I have been trying to write a blog post for ages and I just didn’t know what to say (write). And to be honest, I still don’t. But I missed my blog and I missed being in contact with you all this way. So, here I am.
I am doing ok physically. I finished the treatments, it was rough but it’s finished. I am slowly getting strong again, I feel less and less tired, and even though there are many things still not quite all right, I hope they will be with the time passing. I am waiting for a first checkup at the end of the month to see if I’m Cancer free or not.
Mentally, I am also ok. Most of the time. When I don’t think. When I do think about my situation, I get scared. I get confused. And angry. I am not scared of death, I am scared of the possibility to not be with my husband. I want to live this life with him a bit longer. There are so many things we would love to do together. I am confused because I don’t know how to act. I don’t know how to deal with all this. I used to be a control freak, I used to try to plan everything in advance, and now I am facing a life without any possible planning or any certainty. Well, hello me! There ARE NO certainties in life! Let it go! Live in the moment!
It’s hard. But I am trying to change my way of living and thinking.
And the ‘angry’ part, well I am not sure who I’m angry with. It’s not God, I trust God. But my best friend told me that I sound angry and I trust her too. I guess I am angry with Cancer.

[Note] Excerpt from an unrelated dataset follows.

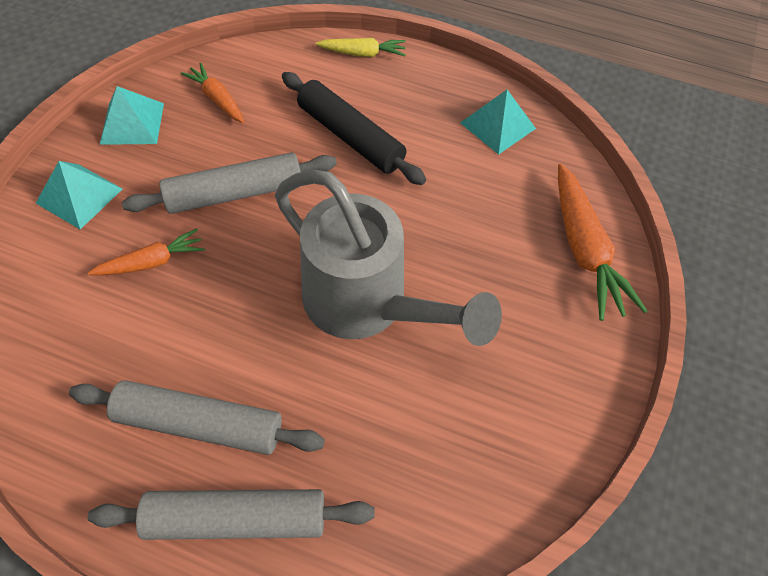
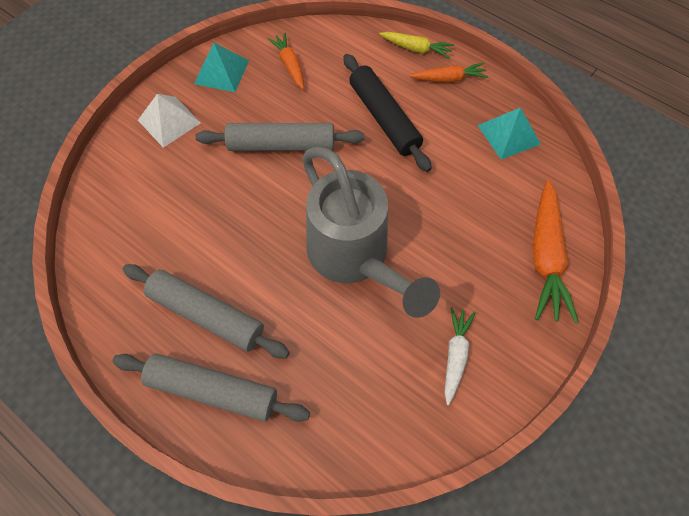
camera: 20 degrees right, 5 degrees up
turquoise pyramid [36,161,122,229] -> white pyramid [138,94,201,148]
orange carrot [88,228,205,275] -> orange carrot moved to [409,63,488,83]
none -> white carrot [445,307,475,405]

Sometimes I wonder if all this has some purpose. Maybe there is something I have to learn out of all this? I hope it’s not a punishment because I truly try and always have tried to be a good person. Yes I’ve made mistakes, but honestly I never did anything with bad intentions. So a lesson maybe? Or is it just a coincidence? Just a random thing?
I just don’t know!
To tell you the truth, I’m still not trying very hard to figure everything out. Most of the time I try not to think about it. My husband is my rock, he supports me, he understands why I have to escape to my studio day and night. That is what makes me sane. My art. I spend hours and hours working, thinking about what to make, how to make it, what materials to use, and that’s my sanctuary.
I don’t have children, and after the Radiation therapy I never will. The hormonal therapies for infertility I’ve received throughout the years have probably added if not caused this crap I’m dealing with right now, and I often wonder what my legacy will be? What will I leave behind after I’m gone? But one wise woman told me that it is not children or material things that matter the most when we go, it’s who we made happy. I do hope I have made (some) people happy and I hope I will make (some) people happy.
And if nothing else, there will be a ton of journals left when I’m gone. 🙂
So, I am giving away this journal:
It has different papers inside, mostly my textured handmade paper.
It is a gift from a heart.
Thank you. Thank you for reading this, thank you for being a part of my life. Even if we’ve never met or never will, it doesn’t matter. You are all part of my life and we are all connected. And I am thankful for that.